All programs are divided into functional units called task forces whose
responsibilities are independent from each other. Task forces are a
collection of cooperating programs called activities. Activities can
share memory space but task forces must communicate with each other
using messages. There are five system utilities: the memory manager, the
file system task force, the task force manager, the exception reporter
and the debugger/tracer.

In the section that describes a possible implementation for a compiler,
it seems that the steps required are more or less sequential (at least
from the figure), so a parallel multiprocessor system would have little
to gain by assigning each step to a separate processor. Also, since
Medusa tries to provide coscheduling for the activities of a task force,
most processors running parts of the compiler would be wasted.

Jones, Chansler, Durham, Schwans, and Vegdahl, "StarOS, a Multiprocessor
Operating System for the Support of Task Forces".

StarOS is yet another attempt to create an Operating System for the Cm*
multiprocessor architecture, which was actually designed before the
Medusa system. We again have the notion of task forces, defined as a
group of processes working together to accomplish a single task. StarOS
provides Mailboxes for the communication of parallel processes, much
like Medusa's messaging scheme. The system is also designed to deal with
possible failures, by reconfiguring its behavior in real time.
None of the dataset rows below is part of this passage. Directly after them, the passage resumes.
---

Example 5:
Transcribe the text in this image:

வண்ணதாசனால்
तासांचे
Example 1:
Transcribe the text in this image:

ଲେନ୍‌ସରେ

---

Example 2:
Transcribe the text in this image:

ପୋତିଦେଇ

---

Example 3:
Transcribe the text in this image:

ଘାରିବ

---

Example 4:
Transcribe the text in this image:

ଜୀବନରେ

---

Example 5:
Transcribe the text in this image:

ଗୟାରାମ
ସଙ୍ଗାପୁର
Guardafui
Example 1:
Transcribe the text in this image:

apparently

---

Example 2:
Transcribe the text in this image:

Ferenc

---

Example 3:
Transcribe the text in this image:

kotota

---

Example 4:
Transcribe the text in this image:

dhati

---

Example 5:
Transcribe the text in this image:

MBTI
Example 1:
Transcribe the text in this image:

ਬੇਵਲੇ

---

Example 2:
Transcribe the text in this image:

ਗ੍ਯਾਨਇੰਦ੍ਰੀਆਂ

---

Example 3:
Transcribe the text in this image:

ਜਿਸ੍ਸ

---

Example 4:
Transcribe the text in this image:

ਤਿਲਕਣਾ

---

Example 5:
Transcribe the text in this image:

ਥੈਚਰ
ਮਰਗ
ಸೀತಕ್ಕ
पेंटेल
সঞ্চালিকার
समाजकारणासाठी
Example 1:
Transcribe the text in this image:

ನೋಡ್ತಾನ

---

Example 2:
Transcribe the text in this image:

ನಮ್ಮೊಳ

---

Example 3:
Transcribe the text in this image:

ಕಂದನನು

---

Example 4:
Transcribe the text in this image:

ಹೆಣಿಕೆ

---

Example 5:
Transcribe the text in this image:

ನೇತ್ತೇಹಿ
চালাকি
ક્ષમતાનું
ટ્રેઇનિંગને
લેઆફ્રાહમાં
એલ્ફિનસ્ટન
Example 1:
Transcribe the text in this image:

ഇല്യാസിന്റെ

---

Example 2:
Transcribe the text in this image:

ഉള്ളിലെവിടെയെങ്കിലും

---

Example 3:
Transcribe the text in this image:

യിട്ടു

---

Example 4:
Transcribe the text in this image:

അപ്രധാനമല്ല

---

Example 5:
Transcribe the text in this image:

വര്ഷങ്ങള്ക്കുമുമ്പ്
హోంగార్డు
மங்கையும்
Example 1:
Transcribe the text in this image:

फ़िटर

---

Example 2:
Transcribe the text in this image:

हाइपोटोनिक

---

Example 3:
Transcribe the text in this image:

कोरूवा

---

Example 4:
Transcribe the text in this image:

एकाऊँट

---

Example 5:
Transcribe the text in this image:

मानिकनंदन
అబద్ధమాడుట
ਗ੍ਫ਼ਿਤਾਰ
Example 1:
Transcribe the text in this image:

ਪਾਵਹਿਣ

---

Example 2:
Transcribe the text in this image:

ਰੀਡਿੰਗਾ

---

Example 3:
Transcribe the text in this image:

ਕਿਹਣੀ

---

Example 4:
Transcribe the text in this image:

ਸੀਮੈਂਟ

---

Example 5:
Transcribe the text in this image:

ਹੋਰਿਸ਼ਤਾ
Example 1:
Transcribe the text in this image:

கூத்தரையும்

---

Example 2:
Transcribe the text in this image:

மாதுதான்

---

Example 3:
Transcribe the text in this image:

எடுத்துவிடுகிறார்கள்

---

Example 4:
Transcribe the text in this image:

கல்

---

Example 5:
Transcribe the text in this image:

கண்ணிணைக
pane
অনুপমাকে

Reading this paper second, I expected a much simpler and less efficient
system than Medusa, since it was designed two years prior. Instead, the
same functionality is present in both systems with minor differences
mainly in the protection mechanism and task force scope. It is hard to
draw conclusions as far as which system is better with respect to
performance or robustness, since none of the two systems where finished
at the times the papers where written.